◆ What is required
Answer these questions about the printing apparatus text:
(a) Up to roughly how many imaged substrates per minute may the office-type printers it describes produce?
(b) How many sheets may some high capacity media trays hold?
(c) In the aspect with an ink jet printhead, where is the image transfer station relative to the feedhead?
Text under study START
This invention relates to printing apparatus, and particularly to the arrangement of major subsystems within a printing apparatus.
Printing apparatus apply images to media such as paper, vinyl, and plastic transparencies. Printers employ print engines that use different types of technology to transfer images onto media substrates. Ink jet printers include both direct marking ink jet printers that directly apply an ink image to the media substrate, and transfer printers that apply the ink image to a imaging member, such as an imaging drum, and subsequently transfers the image from the imaging drum to the media substrate. Electrostatographic or xerographic printers develop an electrostatic image on an imaging element, such as a photoreceptor belt or photoreceptor drum, and then transfers the developed image to the media substrate. The present description of a specific exemplary implementation focuses on office-type printers, such as are typically found in conventional offices. Such printers typically print upon cut sheet media, and may produce up to approximately 100 imaged substrates per minute. Although the principles described can be applied to other types of printers, the exemplary embodiments described here relate particularly to office printers that produce at least approximately 20 imaged substrates per minute.
Media substrates, such as sheets of paper, upon which images are to be placed are typically held in media trays, from which the printer draws each individual sheet of material for imaging by the print engine. Such media trays typically hold at least 100 sheets of standard (16-20 pound) paper, and most typically hold at least 500 sheets (one ream) of paper. Some high capacity trays may hold 1,000-3,000 sheets. Such media trays are conventionally located at or near the lower portions of a printing apparatus enclosure. In particular, for larger, floor mounted (as opposed to desktop) printers, such media trays are typically near floor level.
A printing apparatus in accordance with an aspect of the present invention includes a print engine that includes an imaging element, an ink jet printhead for applying an ink image to the imaging element, and an image transfer stage for transferring the ink image from the imaging element to a media substrate. The printer additionally includes at least one media tray for holding a plurality of substrates, a feedhead for removing one of the media substrates from the media tray, and a substrate heater. A media transport transports the media substrate from the feedhead, past the substrate heater, and to the image transfer station. The image transfer station is at a lower elevation than the feedhead within the enclosure for the printing apparatus.
In accordance with another aspect of the present invention, the printing apparatus includes a print engine having an imaging station for applying an image to a media substrate. The printing apparatus additionally includes a first media tray and a first feedhead for selectively removing one media substrate from the first media tray. The printing apparatus additionally includes a second media tray and a second feedhead for selectively removing a media substrate from the second media tray. The printing apparatus additionally includes a media transport for moving the media substrate from the first and second feedheads to the imaging station. The imaging station is at a lower elevation within the printing apparatus enclosure than is both the first and second feedheads.
Text under study END
Extracted material START
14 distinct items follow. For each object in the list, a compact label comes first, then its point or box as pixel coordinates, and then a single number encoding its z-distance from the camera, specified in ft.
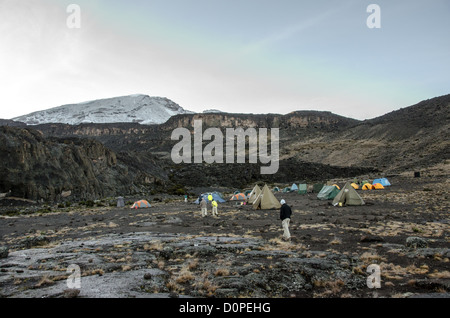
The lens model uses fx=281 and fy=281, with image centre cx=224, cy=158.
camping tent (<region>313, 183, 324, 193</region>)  137.94
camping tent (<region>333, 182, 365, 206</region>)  81.76
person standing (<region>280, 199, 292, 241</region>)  40.37
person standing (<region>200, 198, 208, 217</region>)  72.69
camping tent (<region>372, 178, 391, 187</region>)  130.85
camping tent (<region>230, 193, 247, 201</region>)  128.26
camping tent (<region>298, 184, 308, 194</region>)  138.33
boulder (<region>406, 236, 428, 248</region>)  32.94
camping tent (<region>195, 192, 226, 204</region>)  116.72
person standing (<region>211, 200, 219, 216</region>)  75.20
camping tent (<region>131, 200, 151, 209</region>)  108.27
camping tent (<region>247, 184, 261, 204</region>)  103.06
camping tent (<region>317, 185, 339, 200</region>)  100.92
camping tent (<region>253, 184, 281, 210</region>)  84.07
Extracted material END
◆ Result
(a) Up to approximately 100 imaged substrates per minute.
(b) 1,000-3,000 sheets.
(c) It is at a lower elevation than the feedhead within the enclosure for the printing apparatus.